「科学と人間の不協和音」「科学の横道」 書評
「科学と人間の不協和音」「科学の横道」読了後の感想。
池内了「科学と人間の不協和音」は、科学者である池内氏による現代科学構造への批判の書。
この著者は以前より、科学についての問題を批判する書をいくつか出している。原発事故によって、日本人の科学に対する信頼は失われた、という。その是非は個人的に疑わしいと思う(原発関係の学者の信頼は相当低下したと思うが、他の分野の学者の信頼性はそれほど変わっていないように思う)が、ともかく、科学と社会はどう付き合っていくべきかを語っている。科学者も人間だから、どうしても社会の要請の影響を受けざるを得ない。つまり、「役に立つ科学」ばかりが要請されがちである、という問題については賛同する。他、ちょっと科学者批判が極端という印象を受ける部分もあるが、その位のほうが科学者からの科学批判のメッセージとしては妥協がなくていいか。

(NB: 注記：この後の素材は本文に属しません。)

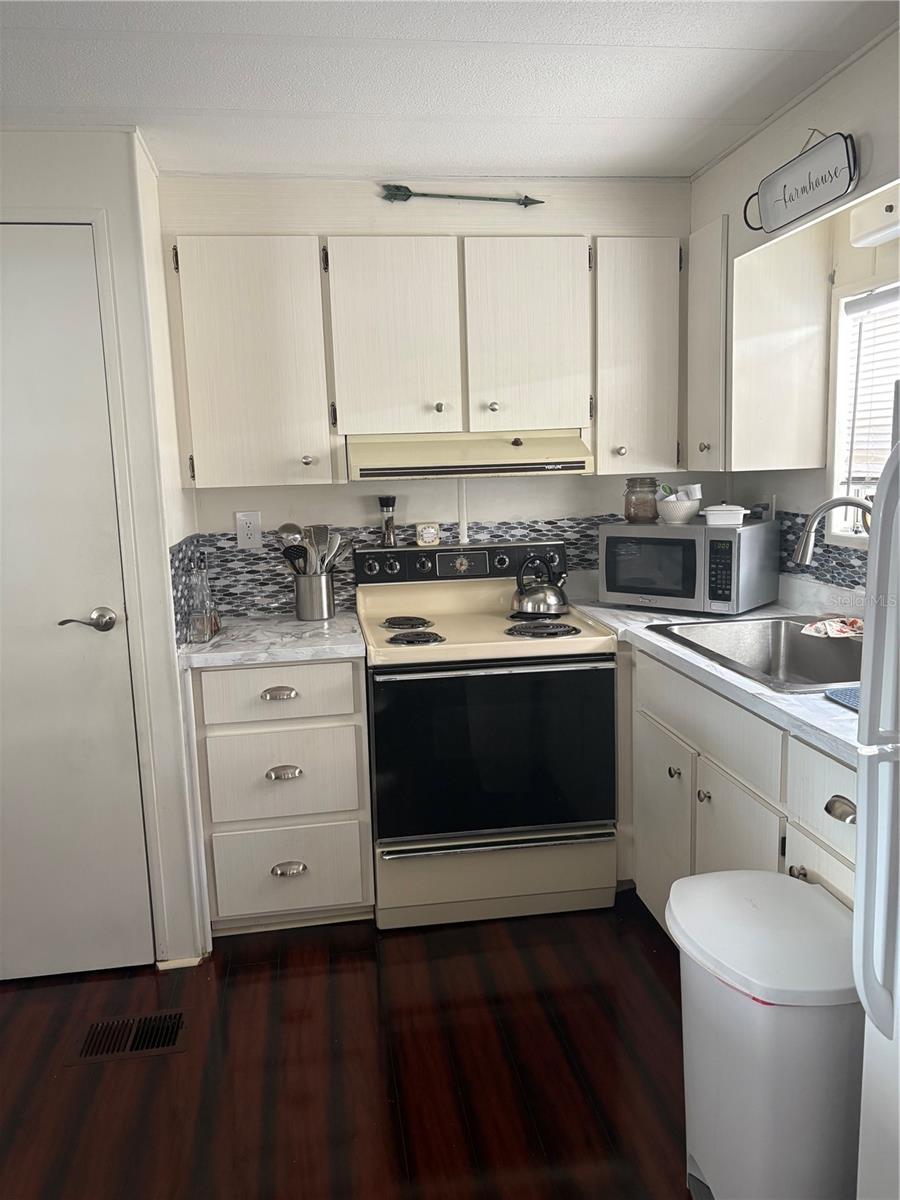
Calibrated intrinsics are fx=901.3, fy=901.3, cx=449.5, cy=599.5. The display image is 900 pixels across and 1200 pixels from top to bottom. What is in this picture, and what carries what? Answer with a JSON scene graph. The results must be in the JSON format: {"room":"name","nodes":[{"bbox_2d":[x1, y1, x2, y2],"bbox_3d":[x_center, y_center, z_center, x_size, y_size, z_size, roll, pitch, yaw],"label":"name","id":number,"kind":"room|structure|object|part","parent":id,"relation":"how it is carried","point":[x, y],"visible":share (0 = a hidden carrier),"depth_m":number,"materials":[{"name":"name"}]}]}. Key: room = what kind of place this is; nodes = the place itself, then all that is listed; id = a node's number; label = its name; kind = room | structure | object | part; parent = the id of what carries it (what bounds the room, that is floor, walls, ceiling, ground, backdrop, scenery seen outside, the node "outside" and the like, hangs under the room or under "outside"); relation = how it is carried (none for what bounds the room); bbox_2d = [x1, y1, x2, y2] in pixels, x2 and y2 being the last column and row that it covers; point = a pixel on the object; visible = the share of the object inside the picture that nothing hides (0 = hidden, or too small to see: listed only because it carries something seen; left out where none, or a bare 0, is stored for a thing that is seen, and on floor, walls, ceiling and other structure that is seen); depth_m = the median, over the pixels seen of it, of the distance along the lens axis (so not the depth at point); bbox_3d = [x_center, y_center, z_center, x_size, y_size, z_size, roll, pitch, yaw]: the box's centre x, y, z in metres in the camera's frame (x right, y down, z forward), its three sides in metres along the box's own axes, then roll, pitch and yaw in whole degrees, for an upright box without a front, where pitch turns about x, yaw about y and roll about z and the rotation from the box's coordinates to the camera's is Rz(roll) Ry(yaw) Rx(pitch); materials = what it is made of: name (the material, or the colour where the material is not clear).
{"room":"kitchen","nodes":[
{"label":"kitchen","id":0,"kind":"room"},
{"bbox_2d":[0,126,209,974],"bbox_3d":[-1.374,-0.084,2.565,1.180,2.334,0.381,-3,9,-8],"label":"left wall","id":1,"kind":"structure","parent":0,"point":[124,243],"depth_m":2.50,"materials":[{"name":"white paint"}]},
{"bbox_2d":[0,222,153,989],"bbox_3d":[-1.297,0.079,2.424,0.860,2.050,0.084,-3,9,-8],"label":"door","id":2,"kind":"structure","parent":1,"relation":"in","point":[90,639],"depth_m":2.49,"materials":[{"name":"white paint"}]},
{"bbox_3d":[-0.987,0.070,2.490,0.150,0.068,0.110,-3,9,-8],"label":"lever handle","id":3,"kind":"part","parent":2,"relation":"part of","materials":[{"name":"silver metal"}]},
{"bbox_2d":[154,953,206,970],"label":"baseboard","id":4,"kind":"structure","parent":1,"relation":"attached to","point":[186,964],"depth_m":2.63,"materials":[{"name":"white paint"}]},
{"bbox_2d":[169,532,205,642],"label":"side backsplash","id":5,"kind":"structure","parent":1,"relation":"attached to","point":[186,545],"depth_m":2.69,"materials":[{"name":"tile"}]},
{"bbox_2d":[0,889,693,1199],"bbox_3d":[-0.274,1.345,1.017,3.862,0.063,5.004,-3,9,-8],"label":"floor","id":6,"kind":"structure","parent":0,"point":[641,956],"depth_m":2.17,"materials":[{"name":"brown wood"}]},
{"bbox_2d":[66,1009,188,1064],"bbox_3d":[-0.824,1.120,2.324,0.289,0.008,0.177,-3,9,-8],"label":"floor vent","id":7,"kind":"object","parent":6,"relation":"in","point":[85,1044],"visible":0.96,"depth_m":2.32,"materials":[{"name":"metal"}]},
{"bbox_2d":[188,656,371,934],"bbox_3d":[-0.538,0.566,2.955,0.499,0.880,0.639,-3,9,-8],"label":"drawer cabinet","id":8,"kind":"object","parent":6,"relation":"on","point":[265,767],"visible":0.81,"depth_m":2.67,"materials":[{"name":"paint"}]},
{"bbox_2d":[175,612,365,668],"bbox_3d":[-0.567,0.113,2.884,0.567,0.038,0.644,-3,9,-8],"label":"countertop","id":9,"kind":"structure","parent":8,"relation":"on","point":[223,636],"depth_m":2.68,"materials":[{"name":"white stone"}]},
{"bbox_2d":[186,552,220,642],"bbox_3d":[-0.784,-0.015,2.834,0.088,0.278,0.098,-3,9,-8],"label":"glass bottle","id":10,"kind":"object","parent":9,"relation":"on","point":[199,581],"visible":1,"depth_m":2.81,"materials":[{"name":"clear glass"}]},
{"bbox_2d":[292,570,335,621],"bbox_3d":[-0.463,-0.019,3.087,0.140,0.157,0.138,-3,9,-8],"label":"utensil holder","id":11,"kind":"object","parent":9,"relation":"on","point":[300,613],"visible":0.97,"depth_m":3.03,"materials":[{"name":"silver metal"}]},
{"bbox_2d":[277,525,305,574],"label":"ladle","id":12,"kind":"object","parent":11,"relation":"in","point":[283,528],"visible":0.48,"depth_m":3.07,"materials":[{"name":"silver metal"}]},
{"bbox_2d":[276,523,345,576],"bbox_3d":[-0.470,-0.122,3.081,0.246,0.300,0.106,-3,9,-8],"label":"cooking utensils","id":13,"kind":"object","parent":11,"relation":"in","point":[285,528],"visible":0.48,"depth_m":3.06,"materials":[{"name":"silver metal"}]},
{"bbox_3d":[-0.493,0.274,2.590,0.099,0.028,0.038,-3,9,-8],"label":"cup pull","id":14,"kind":"part","parent":8,"relation":"part of","materials":[{"name":"silver metal"}]},
{"bbox_3d":[-0.505,0.269,2.601,0.429,0.149,0.037,-3,9,-8],"label":"drawer","id":15,"kind":"part","parent":8,"relation":"part of","materials":[{"name":"white wood"}]},
{"bbox_3d":[-0.487,0.507,2.626,0.095,0.032,0.039,-3,9,-8],"label":"cup pull","id":16,"kind":"part","parent":8,"relation":"part of","materials":[{"name":"silver metal"}]},
{"bbox_3d":[-0.501,0.524,2.664,0.411,0.241,0.048,-3,9,-8],"label":"drawer","id":17,"kind":"part","parent":8,"relation":"part of","materials":[{"name":"wood"}]},
{"bbox_3d":[-0.483,0.806,2.695,0.094,0.032,0.039,-3,9,-8],"label":"cup pull","id":18,"kind":"part","parent":8,"relation":"part of","materials":[{"name":"silver metal"}]},
{"bbox_3d":[-0.496,0.820,2.727,0.424,0.256,0.041,-3,9,-8],"label":"drawer","id":19,"kind":"part","parent":8,"relation":"part of","materials":[{"name":"wood"}]},
{"bbox_2d":[353,537,622,930],"bbox_3d":[0.109,0.405,2.982,0.761,1.152,0.702,-3,9,-8],"label":"stove","id":20,"kind":"object","parent":6,"relation":"on","point":[582,666],"visible":0.97,"depth_m":2.73,"materials":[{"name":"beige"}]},
{"bbox_2d":[377,496,396,547],"bbox_3d":[-0.221,-0.279,3.182,0.064,0.174,0.063,-3,9,-8],"label":"pepper grinder","id":21,"kind":"object","parent":20,"relation":"on","point":[386,500],"visible":0.99,"depth_m":3.16,"materials":[{"name":"clear glass"}]},
{"bbox_3d":[-0.148,0.079,2.989,0.157,0.029,0.189,-3,9,-8],"label":"burner","id":22,"kind":"part","parent":20,"relation":"part of","materials":[{"name":"black metal"}]},
{"bbox_3d":[-0.113,0.120,2.790,0.164,0.029,0.177,-3,9,-8],"label":"burner","id":23,"kind":"part","parent":20,"relation":"part of","materials":[{"name":"black metal"}]},
{"bbox_2d":[415,522,439,546],"bbox_3d":[-0.079,-0.232,3.192,0.080,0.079,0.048,-3,9,-8],"label":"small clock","id":24,"kind":"object","parent":20,"relation":"on","point":[426,535],"visible":0.99,"depth_m":3.17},
{"bbox_3d":[0.056,-0.125,3.161,0.767,0.110,0.090,-3,9,-8],"label":"control panel","id":25,"kind":"part","parent":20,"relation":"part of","materials":[{"name":"metal"}]},
{"bbox_3d":[0.137,0.460,2.684,0.744,0.549,0.068,-3,9,-8],"label":"oven door","id":26,"kind":"part","parent":20,"relation":"part of","materials":[{"name":"black glass"}]},
{"bbox_3d":[0.138,0.862,2.800,0.748,0.222,0.078,-3,9,-8],"label":"storage drawer","id":27,"kind":"part","parent":20,"relation":"part of","materials":[{"name":"metal"}]},
{"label":"oven handle","id":28,"kind":"part","parent":20,"relation":"part of","materials":[{"name":"silver metal"}]},
{"bbox_2d":[512,555,568,616],"bbox_3d":[0.307,-0.052,3.055,0.193,0.191,0.193,-3,9,-8],"label":"kettle","id":29,"kind":"object","parent":20,"relation":"on","point":[545,598],"visible":0.99,"depth_m":3.00,"materials":[{"name":"silver metal"}]},
{"bbox_3d":[0.278,0.095,2.827,0.198,0.029,0.195,-3,9,-8],"label":"burner","id":30,"kind":"part","parent":20,"relation":"part of","materials":[{"name":"black metal"}]},
{"bbox_2d":[618,639,858,933],"bbox_3d":[0.937,0.631,2.243,0.647,0.886,1.488,-3,9,-8],"label":"base cabinet","id":31,"kind":"object","parent":6,"relation":"on","point":[846,893],"visible":0.38,"depth_m":2.22,"materials":[{"name":"paint"}]},
{"bbox_3d":[0.638,0.705,2.731,0.044,0.558,0.401,-3,9,-8],"label":"cabinet door","id":32,"kind":"part","parent":31,"relation":"part of","materials":[{"name":"white"}]},
{"bbox_3d":[0.637,0.492,2.570,0.030,0.034,0.035,-3,9,-8],"label":"knob","id":33,"kind":"part","parent":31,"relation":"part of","materials":[{"name":"metal"}]},
{"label":"knob","id":34,"kind":"part","parent":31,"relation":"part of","materials":[{"name":"metal"}]},
{"bbox_3d":[0.681,0.313,2.396,0.036,0.170,0.694,-3,9,-8],"label":"drawer","id":35,"kind":"part","parent":31,"relation":"part of","materials":[{"name":"white"}]},
{"bbox_2d":[565,585,861,766],"bbox_3d":[0.905,0.142,2.413,0.654,0.041,2.027,-3,9,-8],"label":"countertop","id":36,"kind":"structure","parent":31,"relation":"on","point":[661,644],"depth_m":2.24,"materials":[{"name":"white laminate"}]},
{"bbox_2d":[597,519,780,615],"bbox_3d":[0.795,-0.118,3.040,0.482,0.280,0.367,6,12,40],"label":"microwave","id":37,"kind":"object","parent":36,"relation":"on","point":[636,560],"visible":0.97,"depth_m":2.89,"materials":[{"name":"silver metal"}]},
{"bbox_2d":[624,477,659,522],"bbox_3d":[0.669,-0.346,3.134,0.119,0.154,0.118,6,12,40],"label":"glass jar","id":38,"kind":"object","parent":37,"relation":"on","point":[629,515],"visible":0.99,"depth_m":3.09,"materials":[{"name":"glass"}]},
{"bbox_2d":[654,496,702,523],"bbox_3d":[0.771,-0.308,3.054,0.168,0.085,0.167,6,12,40],"label":"bowl","id":39,"kind":"object","parent":37,"relation":"on","point":[686,510],"visible":0.93,"depth_m":3.00,"materials":[{"name":"white ceramic"}]},
{"bbox_2d":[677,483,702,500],"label":"cup","id":40,"kind":"object","parent":39,"relation":"in","point":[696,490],"visible":0.67,"depth_m":3.08,"materials":[{"name":"white ceramic"}]},
{"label":"keypad","id":41,"kind":"part","parent":37,"relation":"part of","materials":[{"name":"black plastic"}]},
{"bbox_2d":[702,502,747,526],"bbox_3d":[0.899,-0.281,2.952,0.141,0.074,0.129,0,9,14],"label":"butter dish","id":42,"kind":"object","parent":37,"relation":"on","point":[715,507],"visible":1,"depth_m":2.90,"materials":[{"name":"white ceramic"}]},
{"bbox_2d":[652,614,861,692],"bbox_3d":[0.920,0.199,2.387,0.535,0.174,0.777,-3,9,-8],"label":"sink","id":43,"kind":"object","parent":36,"relation":"in","point":[757,639],"visible":0.61,"depth_m":2.62,"materials":[{"name":"silver metal"}]},
{"bbox_2d":[801,615,863,638],"bbox_3d":[1.086,0.072,2.499,0.193,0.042,0.175,-3,9,-8],"label":"dish cloth","id":44,"kind":"object","parent":43,"relation":"on","point":[829,623],"visible":0.91,"depth_m":2.49,"materials":[{"name":"fabric"}]},
{"bbox_2d":[794,495,872,563],"bbox_3d":[1.026,-0.072,2.303,0.216,0.392,0.168,-3,9,-8],"label":"faucet","id":45,"kind":"object","parent":36,"relation":"on","point":[851,500],"visible":0.78,"depth_m":2.32,"materials":[{"name":"silver metal"}]},
{"bbox_2d":[824,685,860,711],"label":"drying mat","id":46,"kind":"object","parent":36,"relation":"on","point":[846,694],"visible":0.48,"depth_m":1.87,"materials":[{"name":"blue fabric"}]},
{"bbox_3d":[0.714,0.767,2.291,0.055,0.568,0.383,-3,9,-8],"label":"cabinet door","id":47,"kind":"part","parent":31,"relation":"part of","materials":[{"name":"white"}]},
{"bbox_3d":[0.773,0.414,1.775,0.036,0.031,0.077,-3,9,-8],"label":"cup pull","id":48,"kind":"part","parent":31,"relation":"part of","materials":[{"name":"silver metal"}]},
{"bbox_2d":[668,868,862,1199],"bbox_3d":[0.599,0.861,1.655,0.344,0.613,0.409,-3,9,-8],"label":"trash can","id":49,"kind":"object","parent":6,"relation":"on","point":[757,903],"visible":0.94,"depth_m":1.51,"materials":[{"name":"white plastic"}]},
{"bbox_2d":[854,405,899,1199],"bbox_3d":[0.967,0.420,0.986,0.806,1.680,0.813,-3,9,-8],"label":"refrigerator","id":50,"kind":"object","parent":6,"relation":"on","point":[881,510],"visible":1,"depth_m":1.22,"materials":[{"name":"white metal"}]},
{"bbox_2d":[157,171,707,616],"bbox_3d":[0.035,-0.269,3.288,2.032,2.365,0.124,-3,9,-8],"label":"back wall","id":51,"kind":"structure","parent":0,"point":[339,492],"depth_m":3.11,"materials":[{"name":"white paint"}]},
{"bbox_2d":[235,510,261,548],"bbox_3d":[-0.694,-0.241,3.109,0.079,0.129,0.009,-3,9,-8],"label":"wall outlet","id":52,"kind":"object","parent":51,"relation":"attached to","point":[241,533],"visible":0.99,"depth_m":3.11,"materials":[{"name":"white plastic"}]},
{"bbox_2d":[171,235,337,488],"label":"upper cabinet","id":53,"kind":"object","parent":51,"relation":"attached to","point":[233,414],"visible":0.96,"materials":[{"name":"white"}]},
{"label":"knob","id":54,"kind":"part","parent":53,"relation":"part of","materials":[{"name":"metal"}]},
{"bbox_2d":[170,516,619,624],"bbox_3d":[-0.047,-0.128,3.231,1.643,0.300,0.008,-3,9,-8],"label":"tile backsplash","id":55,"kind":"structure","parent":51,"relation":"attached to","point":[253,563],"depth_m":3.16,"materials":[{"name":"tile"}]},
{"bbox_2d":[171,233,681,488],"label":"upper cabinet","id":56,"kind":"object","parent":51,"relation":"attached to","point":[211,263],"visible":0.97,"depth_m":2.80,"materials":[{"name":"wood"}]},
{"bbox_2d":[346,431,592,480],"bbox_3d":[0.044,-0.484,2.993,0.747,0.138,0.477,-3,9,-8],"label":"range hood","id":57,"kind":"object","parent":56,"relation":"attached to","point":[579,462],"visible":0.91,"depth_m":2.80,"materials":[{"name":"beige metal"}]},
{"bbox_3d":[-0.185,-0.789,2.808,0.332,0.625,0.140,-3,9,-8],"label":"cabinet door","id":58,"kind":"part","parent":56,"relation":"part of","materials":[{"name":"white wood"}]},
{"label":"knob","id":59,"kind":"part","parent":56,"relation":"part of","materials":[{"name":"metal"}]},
{"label":"knob","id":60,"kind":"part","parent":56,"relation":"part of","materials":[{"name":"metal"}]},
{"bbox_3d":[0.248,-0.812,2.852,0.349,0.621,0.122,-3,9,-8],"label":"cabinet door","id":61,"kind":"part","parent":56,"relation":"part of","materials":[{"name":"white wood"}]},
{"bbox_2d":[380,185,544,205],"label":"decorative arrow","id":62,"kind":"object","parent":51,"relation":"attached to","point":[394,195],"visible":0.99,"depth_m":3.01,"materials":[{"name":"metal"}]},
{"bbox_2d":[456,476,468,544],"bbox_3d":[0.045,-0.322,3.246,0.038,0.257,0.029,-3,9,-8],"label":"pipe","id":63,"kind":"object","parent":51,"relation":"attached to","point":[461,525],"visible":0.8,"depth_m":3.24,"materials":[{"name":"white plastic"}]},
{"bbox_2d":[591,235,684,477],"bbox_3d":[0.604,-0.811,3.074,0.309,0.751,0.350,-3,9,-8],"label":"upper cabinet","id":64,"kind":"object","parent":51,"relation":"attached to","point":[602,472],"visible":0.81,"depth_m":2.93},
{"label":"knob","id":65,"kind":"part","parent":64,"relation":"part of","materials":[{"name":"metal"}]},
{"bbox_2d":[0,0,898,181],"bbox_3d":[-0.336,-1.086,0.856,3.658,0.099,4.721,-3,9,-8],"label":"ceiling","id":66,"kind":"structure","parent":0,"point":[696,39],"depth_m":2.17,"materials":[{"name":"white paint"}]},
{"bbox_2d":[688,12,899,598],"bbox_3d":[1.328,0.016,1.218,0.125,2.373,4.504,-3,9,-8],"label":"right wall","id":67,"kind":"structure","parent":0,"point":[864,69],"depth_m":2.52,"materials":[{"name":"white paint"}]},
{"bbox_2d":[686,212,833,476],"bbox_3d":[0.931,-0.784,2.850,0.328,0.755,0.388,-3,9,-8],"label":"upper cabinet","id":68,"kind":"object","parent":67,"relation":"attached to","point":[691,460],"visible":0.96,"depth_m":2.69,"materials":[{"name":"white wood"}]},
{"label":"knob","id":69,"kind":"part","parent":68,"relation":"part of","materials":[{"name":"metal"}]},
{"bbox_2d":[751,494,775,521],"bbox_3d":[1.069,-0.298,3.078,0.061,0.093,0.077,-3,9,-8],"label":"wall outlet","id":70,"kind":"object","parent":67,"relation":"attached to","point":[770,505],"visible":0.62,"depth_m":3.05,"materials":[{"name":"white"}]},
{"bbox_2d":[745,128,859,233],"bbox_3d":[0.885,-1.083,2.290,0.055,0.218,0.447,-3,9,-8],"label":"hanging sign","id":71,"kind":"object","parent":67,"relation":"attached to","point":[824,197],"visible":1,"depth_m":2.26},
{"bbox_2d":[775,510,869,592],"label":"tile backsplash","id":72,"kind":"structure","parent":67,"relation":"attached to","point":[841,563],"depth_m":2.80,"materials":[{"name":"tile"}]},
{"bbox_2d":[826,278,899,548],"bbox_3d":[1.252,-0.457,2.219,0.115,0.766,0.980,-3,9,-8],"label":"window","id":73,"kind":"structure","parent":67,"relation":"in","point":[834,515],"depth_m":2.63,"materials":[{"name":"white"}]},
{"bbox_2d":[840,287,898,491],"bbox_3d":[1.251,-0.493,2.213,0.048,0.626,0.882,-3,9,-8],"label":"window blind","id":74,"kind":"object","parent":73,"relation":"attached to","point":[878,303],"visible":0.58,"depth_m":2.52,"materials":[{"name":"white plastic"}]},
{"bbox_2d":[850,183,899,248],"bbox_3d":[1.107,-0.915,2.016,0.111,0.106,0.606,-3,9,-8],"label":"light fixture","id":75,"kind":"object","parent":67,"relation":"attached to","point":[893,230],"visible":1,"depth_m":2.20,"materials":[{"name":"white"}]}
]}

これが、非科学者の意見なら角が立つと思うが、このレベルの過激な批判は日本の批評ではあまり見られないものであるから心配の必要はないだろう。
「科学の横道」は、科学とあまり関係無さそうな専門家などと、科学のことをどう捉えているかを尋ねたり、科学を文化にするにはどうすればいいのかを話しあったりしている本。
上記池内氏の本にも記載があったが、一般人に科学を親しみやすくするには、科学的事実ばかりを伝えるのでなく、科学に関する物語を利用するべきでないかという点は、まさにその通りであろう。しかし、大半の対談は、専門的な部分が多く理解できない部分や、あまりテーマと関係なさそうな議論など、やや迷走気味な部分もあった(だから「科学の横道」なのだと言われそうだが)。
一番面白いのは、やはり科学好きの文学者との対談であったのは、さすが文筆家だと思わせる。